Something about reconfiguring

Something about reconfiguring


In one of the outtakes of the running documentary, ‘Running the Sahara’, a central character is chatting with the producer, Matt Damon.

Damon is marvelling at the ability or insanity of running day after day across sand dunes in infernal heat. He quips to one of the runners “I struggle to log ten miles in one hit”. The reply is measured and laconic, “you just need to reconfigure your relationship with pain”.

It’s a line that’s had plenty of replays amongst the crew with which I run. “Oh, that was tough? You just need to configure your relationship with pain”.

As people across the globe take the opportunity that the turning of a new year affords to create possibilities and resolutions, aspirations and ambitions, there’s wisdom to found in the words of that crazy runner of the Sahara. Not so much with regards to pain, but with the reshaping of our relationship with different things.
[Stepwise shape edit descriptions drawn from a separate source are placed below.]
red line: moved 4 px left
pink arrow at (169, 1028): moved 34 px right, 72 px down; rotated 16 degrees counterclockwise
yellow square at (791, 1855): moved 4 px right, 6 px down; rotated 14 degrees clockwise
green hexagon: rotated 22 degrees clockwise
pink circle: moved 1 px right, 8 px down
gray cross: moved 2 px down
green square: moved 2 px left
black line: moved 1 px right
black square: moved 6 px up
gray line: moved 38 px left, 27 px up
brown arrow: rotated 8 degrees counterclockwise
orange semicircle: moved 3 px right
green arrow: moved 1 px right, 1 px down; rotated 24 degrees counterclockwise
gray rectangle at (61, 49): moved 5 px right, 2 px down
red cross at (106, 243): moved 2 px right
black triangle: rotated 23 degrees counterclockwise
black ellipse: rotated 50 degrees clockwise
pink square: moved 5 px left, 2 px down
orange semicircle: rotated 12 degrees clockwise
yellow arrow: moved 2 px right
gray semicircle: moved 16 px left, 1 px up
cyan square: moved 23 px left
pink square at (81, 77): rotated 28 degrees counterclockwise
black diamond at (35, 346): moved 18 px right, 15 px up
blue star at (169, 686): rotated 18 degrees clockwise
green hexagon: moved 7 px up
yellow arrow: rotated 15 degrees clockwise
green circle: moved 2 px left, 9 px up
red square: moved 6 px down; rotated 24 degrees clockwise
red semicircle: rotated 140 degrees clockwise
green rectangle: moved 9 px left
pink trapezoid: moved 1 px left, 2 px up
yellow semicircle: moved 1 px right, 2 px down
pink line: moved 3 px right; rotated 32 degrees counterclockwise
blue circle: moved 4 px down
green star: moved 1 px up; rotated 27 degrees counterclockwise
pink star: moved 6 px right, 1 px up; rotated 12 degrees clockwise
Sometimes configuring requires a tweak, sometimes a hard reboot. Sometimes a dial down, other times a switch on or off. Still other times, the use of one of those to create the possibility of the other.

There are moments we’re ‘gifted’ hard reboots that aren’t necessarily of our choosing, but I’ve found the turning of a year is an irresistible opportunity for healthy reflection.

I wouldn’t throw this out there as a blanket recommendation, but I’m beginning the year by turning the switch off a few things. Not forever and not necessarily for long, but as a conduit. I’m doing it to help me configure my relationship with those things.

They’re not things I necessarily want to switch off (couldn’t if I wanted to), but for some personalities – perhaps mine’s one of them – it can be useful to do a hard reboot to reconfigure to levels of sustainable health.

If you’ve been smoking a pack a day, a 10% reduction probably isn’t your ultimate goal but, if you want to lose a couple of kilograms, a 10% caloric reduction maybe just the thing you’re after.

We develop strange relationships with things that go unchecked.

Most of us, given an opportunity to choose more time reading versus more time on social media would want to the scales to fall to reading. Unchecked, the result can be oppositely and profoundly imbalanced. Given the choice of introspective self-criticism or to be strengthened by the Holy Spirit in our inner being, most of us who have tasted the latter would forever eschew the former. Left to our own devices, though, and without continual configuring, we tend to self-sabotage. Not because we want to, just because it’s the places to which we mindlessly resort.

It’s why Paul begins Romans 12 with an appeal. A plea. A push towards wisdom and wholeness.

I appeal to you, therefore, brothers, by the mercies of God, to present your bodies as a living sacrifice, holy and acceptable to God, which is your spiritual worship. Do not be conformed to this world, but be transformed by the renewal of your mind, that by testing you may discern what is the will of God, what is good and acceptable and perfect.

Daily reconfigure your minds according to the values of the Kingdom of which you are now a citizen. Reset your words and actions from their old default and reestablish them in good ground.

Paul gives the instruction to make renewal a daily thing because it’s slow work that demands our continuous spiritual attention.

Going cold turkey on some things may be a good start to configuring, but it’s not always a possibility. Gradual reformation and slow work is usually the pattern. But a new year is a good pause to consider what might demand a hard reboot and what could do with a redefinition or repurposing.

Whichever it is for you, I hope you seize the turning of a year as another opportunity to revisit the patterns that you’ve formed with a willingness to consider whether they draw you into spacious places of grace and holiness and places of potential reformation. Or whether they demand the jettisoning of former things.

There are far greater heights to which you may soar in 2017, but they might just be facilitated by the reconfiguring you’re prepared to undertake right now. Perhaps not the sexiest way to kick off a year, but years generally last longer than a couple of weeks.